The Guy Who Found the Titanic Is Now Looking for Amelia Earhart's Plane

Photo credit: Science & Society Picture Library - Getty Images
Photo credit: Science & Society Picture Library - Getty Images

From Popular Mechanics

  • Robert Ballard, who found the Titanic and John F. Kennedy's WWII patrol boat, is on a new mission: finding Amelia Earhart's plane.

  • Ballard will be aided by Fredrik Hiebert, an archeologist from National Geographic, and the search process will be filmed for a NatGeo special set to premiere this October.


Robert Ballard, the deep-sea explorer responsible for finding the Titanic in 1985, has announced that his next mission will be searching for Amelia Earhart's downed Lockheed Electra. Ballard will lead a team into the Pacific to find out what really happened to Earhart's plane once and for all.

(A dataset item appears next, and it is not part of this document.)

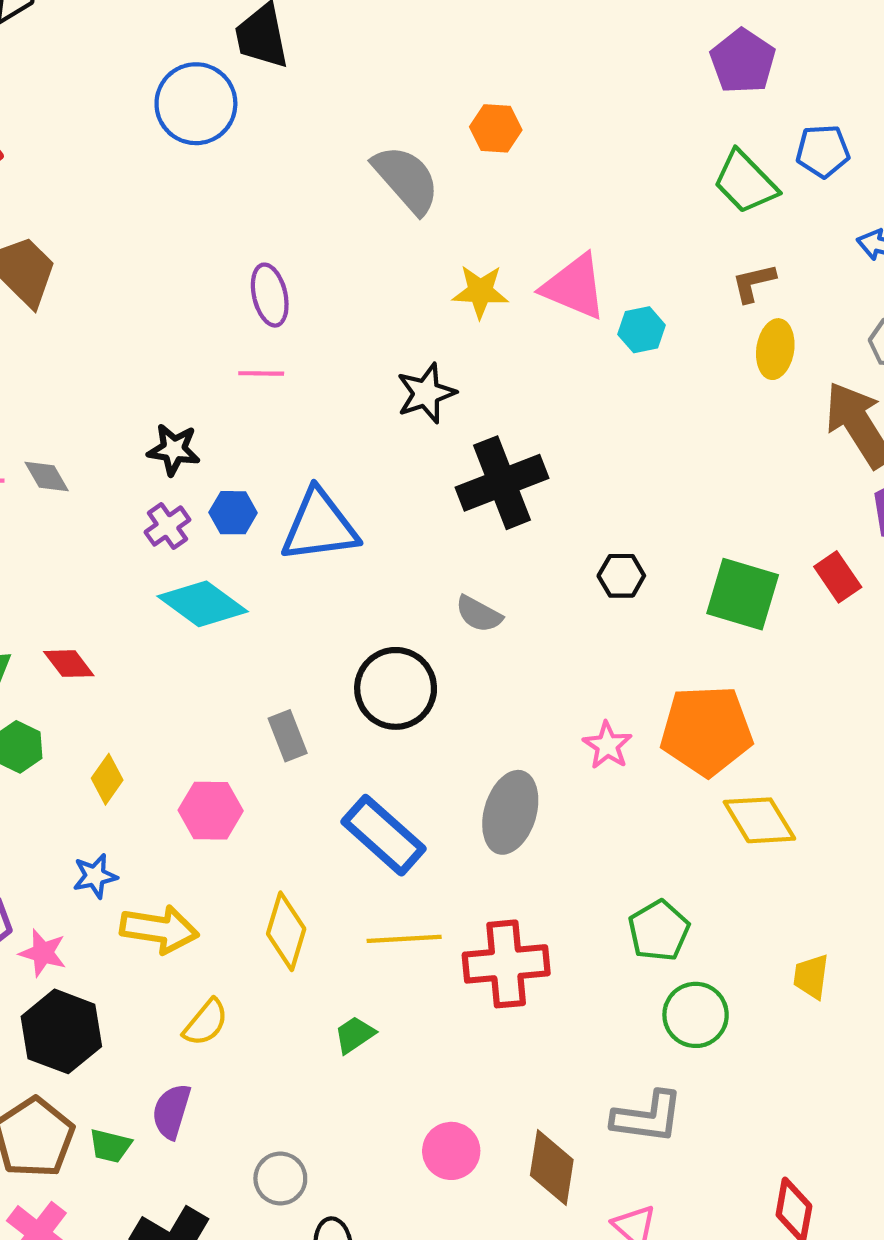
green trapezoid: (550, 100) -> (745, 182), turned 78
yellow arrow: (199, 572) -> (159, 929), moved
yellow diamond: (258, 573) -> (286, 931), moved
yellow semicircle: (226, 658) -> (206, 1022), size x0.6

On July 2, 1937, Earhart was set to complete her expedition around the world with just one flight left when she disappeared along with her navigator, Fred Noonan. No one was ever able to figure out what happened to the pair, although speculation continues to run rampant.

Earhart, an American pilot, was the first woman to fly solo across the Atlantic, a feat that earned her the United States Distinguished Flying Cross. Earhart was also the first person ever to make a solo flight from Hawaii to the U.S. mainland. Not one to shy away from a challenge, on March 13, 1937, Earhart embarked on a journey that would see her fly around the world.

Sadly, Earhart never got to complete her mission. She was declared to have been lost at sea, although no remains or wreckage from the presumed crash have ever been found. That's where Ballard comes in.

On August 7, the oceanographer is set to depart from Samoa, where he'll head toward the Nikumaroro atoll, part of the island country of Kiribati, in the southwestern Pacific Ocean.

Ballard will work with National Geographic archeologist Fredrik Hiebert on a month-long quest to find Earhart's plane. Hiebert's expertise may even help find Earhart's bones if she did indeed die in the area.

The team will use various types of tech in the search, including "remotely operated underwater vehicles and autonomous surface vessels," per the The Wrap. NatGeo will film the journey for a special that will air on the network October 20.